*PASSAGE EXTRAIT*:
COLOMER Paul

Par André Balent

Cheminot communiste des Pyrénées-Orientales.

Cheminot à la Compagnie des chemins de fer du Midi, Paul Colomer, mutilé de la guerre 1914-1918, avait été en poste à Cerbère (Pyrénées-Orientales). Révoqué, sans doute pour sa participation à la grève de 1920, Paul Colomer était devenu gérant de coopérative à Collioure (Pyrénées-Orientales). En 1922, il était signalé comme étant en liaison étroite avec Jean Parramon, un des dirigeants du Parti communiste à Cerbère. En 1924, il était un des membres du groupe communiste de Collioure (voir Paul Combeau*). Paul Colomer semble avoir joué, après sa révocation, un rôle dans l’organisation du Parti communiste parmi les cheminots de Cerbère. Ainsi, le 17 juin 1924, Paul Colomer présidait, assisté de Granier et de Sire, cheminots « membres du groupe extrémiste de Cerbère », une réunion animée par deux dirigeants syndicaux unitaires, Boué, instituteur révoqué et Vernochet, inspecteur primaire révoqué. (Voir également J. Parramon*, François Salex, Irénée Tolza).

*SÉRIE DE CONSIGNES*:
• A. Indiquez si chacun des énoncés suivants concorde avec la notice sur Paul Colomer, en répondant par oui ou par non et en citant textuellement les mots décisifs : (i) Paul Colomer avait été en poste à Cerbère ; (ii) après sa révocation, Paul Colomer devint instituteur ; (iii) la réunion du 17 juin 1924 était présidée par Jean Parramon.
• B. Poursuivez la notice sur Paul Colomer à partir de sa dernière phrase.

*DONNÉES À ANALYSER*:
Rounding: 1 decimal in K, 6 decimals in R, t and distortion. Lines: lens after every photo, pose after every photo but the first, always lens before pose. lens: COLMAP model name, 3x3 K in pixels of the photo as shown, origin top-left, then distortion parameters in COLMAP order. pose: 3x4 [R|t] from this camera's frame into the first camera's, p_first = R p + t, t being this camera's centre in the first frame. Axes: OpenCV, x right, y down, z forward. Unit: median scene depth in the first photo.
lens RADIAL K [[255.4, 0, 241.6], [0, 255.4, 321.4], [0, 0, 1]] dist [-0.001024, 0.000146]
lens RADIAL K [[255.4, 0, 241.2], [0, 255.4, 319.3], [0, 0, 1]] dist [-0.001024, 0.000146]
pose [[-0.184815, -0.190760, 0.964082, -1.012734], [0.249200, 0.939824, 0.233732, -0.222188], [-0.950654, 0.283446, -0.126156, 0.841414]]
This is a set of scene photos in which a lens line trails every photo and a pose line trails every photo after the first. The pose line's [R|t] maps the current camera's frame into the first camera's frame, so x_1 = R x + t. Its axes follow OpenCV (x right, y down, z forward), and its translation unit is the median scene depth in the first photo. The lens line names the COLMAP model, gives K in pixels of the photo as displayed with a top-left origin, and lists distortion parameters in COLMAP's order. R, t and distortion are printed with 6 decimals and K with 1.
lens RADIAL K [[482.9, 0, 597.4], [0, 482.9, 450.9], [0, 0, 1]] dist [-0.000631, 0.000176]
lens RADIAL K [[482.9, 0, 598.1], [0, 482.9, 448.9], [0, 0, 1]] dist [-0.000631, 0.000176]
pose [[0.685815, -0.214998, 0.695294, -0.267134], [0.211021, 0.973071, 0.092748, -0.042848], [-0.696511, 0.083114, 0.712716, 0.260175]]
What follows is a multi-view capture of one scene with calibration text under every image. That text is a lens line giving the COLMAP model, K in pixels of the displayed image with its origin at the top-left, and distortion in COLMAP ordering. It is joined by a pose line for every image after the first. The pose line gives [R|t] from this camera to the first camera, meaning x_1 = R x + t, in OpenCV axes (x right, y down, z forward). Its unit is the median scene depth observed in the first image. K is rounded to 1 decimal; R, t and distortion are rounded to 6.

*RÉPONSES RÉDIGÉES*:
• A.
(i) Oui : « avait été en poste à Cerbère (Pyrénées-Orientales) ».
(ii) Non : « était devenu gérant de coopérative à Collioure ».
(iii) Non : « le 17 juin 1924, Paul Colomer présidait ».

• B.
Pour citer cet article :
https://maitron.fr/spip.php?article2446, notice COLOMER Paul par André Balent, version mise en ligne le 30 juin 2008, dernière modification le 29 janvier 2009.

Par André Balent

SOURCES : Arch. Dép. Pyrénées-Orientales, versement du cabinet du préfet (16 septembre 1959), liasse 111 (PC et CGTU, 1921-1924) rapport du commissaire spécial de Cerbère au préfet des Pyrénées-Orientales (18 juin 1924) ; rapport du chef de brigade de gendarmerie de Port-Vendres, Carcenac, 12 septembre 1924 ; liasse 108 (suspects, année 1920) rapport du commissaire spécial de Cerbère concernant Jean Parramon, 1er septembre 1922. — L’Ordre Nouveau, organe de l’interfédération communiste publié à Toulouse, n° 4, 29 avril 1921.